1. Tokenization, sentence segmentation, named entity recognition, relation extraction, flattening redundant relations
`python3 step_1_nlp_pipeline.py --input_dir ../data/raw_files/ --output_dir ../data/nlp-processed/`
2. Lexical alignment of the summary with the source document using ROUGE
`python3 step_2_lexical_alignment.py --input_dir ../data/nlp-processed/ --output_dir ../data/lexical-alignments/`
3. Semantic alignment of the summary with the source document using BERTScore
`python3 step_3_semantic_alignment.py --input_dir ../data/lexical-alignments/ --output_dir ../data/semantic-alignments/`
4. ROUGE scores
`python3 step_4_automatic_evaluation.py --input_dir ../data/semantic-alignments/ --output_dir ../data/automatic-metrics/`
5. Summary compression, summary factuality (entity and relation level), n-gram abstractiveness
`python3 step_5_document_overlap_metrics.py --input_dir ../data/automatic-metrics/ --output_dir ../data/document-overlap-metrics/ `
Next, create a `models_details.jsonl` file which contains meta information about your models.

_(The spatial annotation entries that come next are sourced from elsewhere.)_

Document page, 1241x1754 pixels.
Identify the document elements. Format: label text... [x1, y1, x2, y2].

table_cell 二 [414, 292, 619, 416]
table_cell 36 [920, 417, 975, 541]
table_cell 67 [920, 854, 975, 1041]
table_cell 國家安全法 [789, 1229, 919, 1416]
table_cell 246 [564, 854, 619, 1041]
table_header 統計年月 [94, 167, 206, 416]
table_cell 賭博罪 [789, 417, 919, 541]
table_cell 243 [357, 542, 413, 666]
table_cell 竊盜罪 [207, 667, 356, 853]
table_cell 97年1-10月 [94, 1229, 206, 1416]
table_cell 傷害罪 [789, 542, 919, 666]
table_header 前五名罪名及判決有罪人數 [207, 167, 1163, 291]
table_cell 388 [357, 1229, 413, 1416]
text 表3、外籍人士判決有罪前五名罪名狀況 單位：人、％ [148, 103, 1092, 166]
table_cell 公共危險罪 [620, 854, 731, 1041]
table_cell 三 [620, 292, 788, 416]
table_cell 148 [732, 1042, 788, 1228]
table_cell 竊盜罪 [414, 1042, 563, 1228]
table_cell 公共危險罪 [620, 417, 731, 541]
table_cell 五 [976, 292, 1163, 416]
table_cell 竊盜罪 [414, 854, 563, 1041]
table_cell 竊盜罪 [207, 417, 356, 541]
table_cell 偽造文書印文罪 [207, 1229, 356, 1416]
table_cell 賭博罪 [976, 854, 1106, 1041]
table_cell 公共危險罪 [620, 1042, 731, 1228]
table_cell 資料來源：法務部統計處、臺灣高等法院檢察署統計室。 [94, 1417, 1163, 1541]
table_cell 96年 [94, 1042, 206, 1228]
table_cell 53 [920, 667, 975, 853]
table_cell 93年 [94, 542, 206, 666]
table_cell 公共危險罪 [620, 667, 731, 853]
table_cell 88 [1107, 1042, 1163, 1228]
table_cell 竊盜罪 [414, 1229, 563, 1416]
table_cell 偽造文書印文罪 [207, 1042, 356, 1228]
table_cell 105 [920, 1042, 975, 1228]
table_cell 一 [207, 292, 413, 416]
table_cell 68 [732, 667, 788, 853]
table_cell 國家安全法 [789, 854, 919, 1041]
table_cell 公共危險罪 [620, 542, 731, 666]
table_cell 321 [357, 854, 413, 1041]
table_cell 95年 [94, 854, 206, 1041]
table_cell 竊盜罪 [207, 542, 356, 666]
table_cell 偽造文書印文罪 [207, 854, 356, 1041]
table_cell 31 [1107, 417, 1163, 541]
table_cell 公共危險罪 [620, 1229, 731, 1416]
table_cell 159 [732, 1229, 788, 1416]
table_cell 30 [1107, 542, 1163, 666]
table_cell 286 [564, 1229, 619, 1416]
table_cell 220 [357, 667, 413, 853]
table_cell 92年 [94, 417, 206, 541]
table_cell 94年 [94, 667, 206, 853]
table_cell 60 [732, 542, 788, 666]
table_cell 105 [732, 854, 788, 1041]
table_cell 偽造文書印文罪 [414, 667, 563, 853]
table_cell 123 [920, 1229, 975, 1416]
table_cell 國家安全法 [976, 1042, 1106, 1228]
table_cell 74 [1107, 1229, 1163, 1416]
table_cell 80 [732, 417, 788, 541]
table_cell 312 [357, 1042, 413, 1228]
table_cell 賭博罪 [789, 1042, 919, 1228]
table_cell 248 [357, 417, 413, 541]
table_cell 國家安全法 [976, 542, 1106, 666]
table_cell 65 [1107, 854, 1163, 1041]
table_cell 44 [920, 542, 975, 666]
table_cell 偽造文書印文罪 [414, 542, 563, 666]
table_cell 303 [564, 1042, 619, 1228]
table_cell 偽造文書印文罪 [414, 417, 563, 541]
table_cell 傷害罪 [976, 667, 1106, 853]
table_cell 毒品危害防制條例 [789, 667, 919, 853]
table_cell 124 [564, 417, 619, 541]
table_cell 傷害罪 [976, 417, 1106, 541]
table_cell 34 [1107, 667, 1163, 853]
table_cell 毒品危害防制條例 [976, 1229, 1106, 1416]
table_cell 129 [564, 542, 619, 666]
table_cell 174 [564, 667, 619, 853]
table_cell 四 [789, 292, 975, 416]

For e.g.,
```
{"name": "model_1", "title": "model_1 title", "abstract": "TBD", "human evaluation": "TBD", "url": ""}
{"name": "model_2", "title": "model_2 title", "abstract": "TBD", "human evaluation": "TBD", "url": ""}
{"name": "references", "title": "References", "abstract": "TBD", "human evaluation": "TBD", "url": ""}
```
Then, create a `config.json` file with all the paths to the processed articles, summaries and the `models_details.jsonl` files. This file must also contain your dataset description. For e.g.,
```
{
"dataset": {
"name": "Dataset X",
"description": "DATASET \n N Articles \n M Models"
},
"path_to_models_details_file": "models_details.jsonl",
"path_to_articles_file": "articles.jsonl",
"path_to_summaries_files": {
"references": "references.jsonl",
"model_1": "model_1.jsonl",
"model_2": "model_2.jsonl"
}
}
```
**Setting up the Django app and importing to the local database**
In the `ui` sub-directory:
1. Install the dependencies
`pip install -r requirements.txt`
2. Create a postgres database
``````
psql --username=postgres
CREATE DATABASE sumviz;
``````
3. To import the database dump [file](https://files.webis.de/summary-explorer/database/dbexport.sql) of all the 55 models hosted online
`psql -h hostname -d sumviz -U username -f dbexport.sql`
4. To import your own models (via the `config.json` file created above), run the `import_dataset` command
`python manage.py import_dataset -c PATH-TO-config.json`
5. Create a `.env` file with your database settings. For e.g.,
```
DEBUG=0
SECRET_KEY=**********
DJANGO_ALLOWED_HOSTS=localhost 127.0.0.1 [::1]
SQL_ENGINE=django.db.backends.postgresql_psycopg2
SQL_DATABASE=sumviz
SQL_USER=postgres
SQL_PASSWORD=****
SQL_HOST=db
SQL_PORT=5432
DATABASE=postgres
```
6. Start the server
`python manage.py runserver`
7. Visit http://127.0.0.1:8000/
**Note**: The tool is in active development and we plan to add new features. Please feel free to report any issues and provide suggestions.
### Citation
```
@inproceedings{syed:2021,
title = "Summary Explorer: Visualizing the State of the Art in Text Summarization",
author = {Syed, Shahbaz and
Yousef, Tariq and
Al Khatib, Khalid and
J{\"a}nicke, Stefan and
Potthast, Martin},
booktitle = "Proceedings of the 2021 Conference on Empirical Methods in Natural Language Processing: System Demonstrations",
year = "2021",
publisher = "Association for Computational Linguistics",
url = "https://aclanthology.org/2021.emnlp-demo.22"
}
```
### Acknowledgements
We sincerely thank all the authors who made their code and model outputs publicly available, meta evaluations of [Fabbri et al., 2020](https://github.com/Yale-LILY/SummEval) and [Bhandari et al., 2020](https://github.com/neulab/REALSumm), and the summarization leaderboard at [NLP-Progress](https://nlpprogress.com/english/summarization.html).
We hope this encourages more authors to share their models and summaries to help track the *qualitative progress* in text summarization research.